In the presence of highly uncertain prices, institutions are reluctant to lend to one another as they do not have sufficient visibility on the value of the collateral that they will use as security. This propagates potentially enormous problems for the financial system at large as transactions that were previously considered to be nearly risk-free are subject to perceptions of ‘counterparty risk’. This is precisely what happened with Bear Stearns, which on 10 March 2008 reportedly still had US$17 billion in cash. A few days later, the leading US investment bank Goldman Sachs announced to the world that it would no longer serve as a counterparty in Bear Stearns’ transactions. Goldman’s actions shattered confidence in Bear Stearns’ ability to service its obligations and meant that it could no longer raise any short-term debt funding to underwrite its working capital requirements. Once again, the Fed was forced to step in and inject liquidity into a market that had failed: in particular, the Fed took Bear Stearns’ otherwise illiquid and unpriceable assets as security and lent JP Morgan the US$30 billion that it needed to buy Bear Stearns.

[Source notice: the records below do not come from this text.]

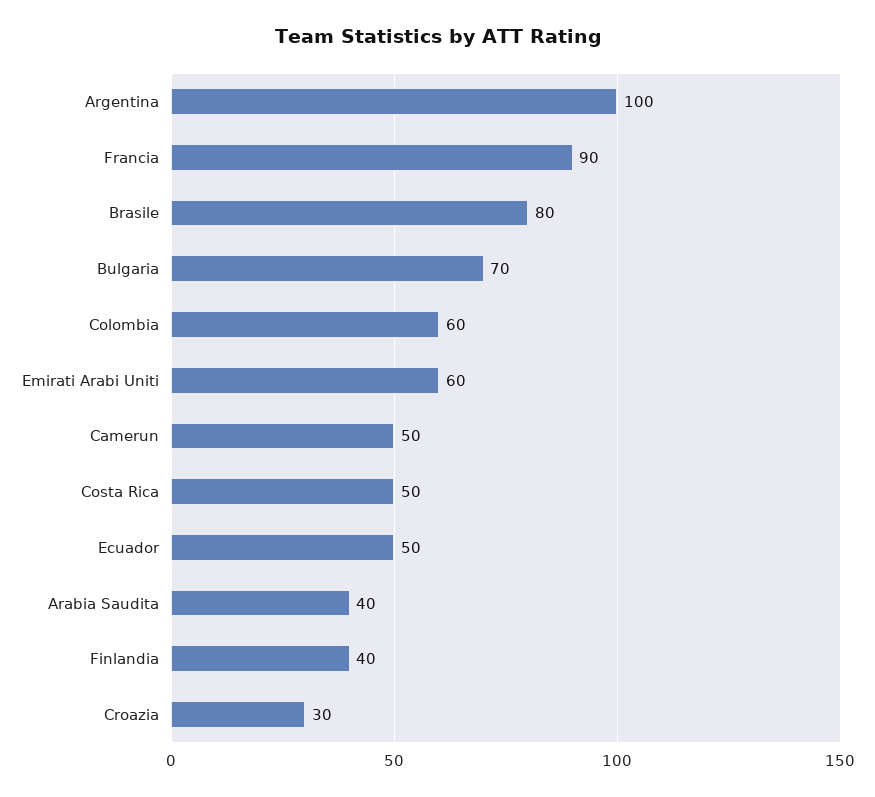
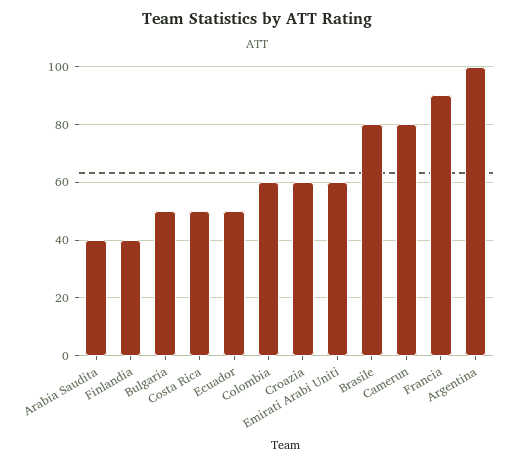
  {
    "Argentina": 100,
    "Francia": 90,
    "Brasile": 80,
-   "Bulgaria": 70,
+   "Bulgaria": 50,
    "Colombia": 60,
    "Emirati Arabi Uniti": 60,
-   "Camerun": 50,
+   "Camerun": 80,
    "Costa Rica": 50,
    "Ecuador": 50,
    "Arabia Saudita": 40,
    "Finlandia": 40,
-   "Croazia": 30
+   "Croazia": 60
  }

It should be clear that market failures and the absence of price discovery suggest that the provision of a minimum level of liquidity can be construed as a ‘public good’. While in practice it is hard for any good to unconditionally satisfy the two key conditions of a public good—namely ‘non-rivalness’ and ‘non-excludability’—many come close to approximating them (eg, the light from a lighthouse, clean air, and market infrastructures). It is well known that markets can fail to produce sufficient quantities of such goods, which is referred to as the ‘public good problem’. As a technical aside, there may be an argument that market liquidity is ‘rival’ but ‘non-excludable’, in which case it may be more appropriately classified as a ‘common pool resource’. In any event, you have similar problems to those found with public goods, albeit that in this case they are known as the ‘tragedy of the commons’."

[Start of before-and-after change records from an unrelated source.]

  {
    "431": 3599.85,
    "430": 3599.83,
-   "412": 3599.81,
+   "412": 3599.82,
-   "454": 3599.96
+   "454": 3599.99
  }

In his abstract, Tirole similarly observes:

"The recent crisis was characterized by massive illiquidity. This paper reviews what we know and don't know about illiquidity and all its friends: market freezes, fire sales, contagion, and ultimately insolvencies and bailouts. It first explains why liquidity cannot easily be apprehended through a single statistics, and asks whether liquidity should be regulated given that a capital adequacy requirement is already in place. The paper then analyzes market breakdowns due to either adverse selection or shortages of financial muscle, and explains why such breakdowns are endogenous to balance sheet choices and to information acquisition. It then looks at what economics can contribute to the debate on systemic risk and its containment. Finally, the paper takes a macroeconomic perspective, discusses shortages of aggregate liquidity and analyses how market value accounting and capital adequacy should react to asset prices. It concludes with a topical form of liquidity provision, monetary bailouts and recapitalizations, and analyses optimal combinations thereof; it stresses the need for macro-prudential policies."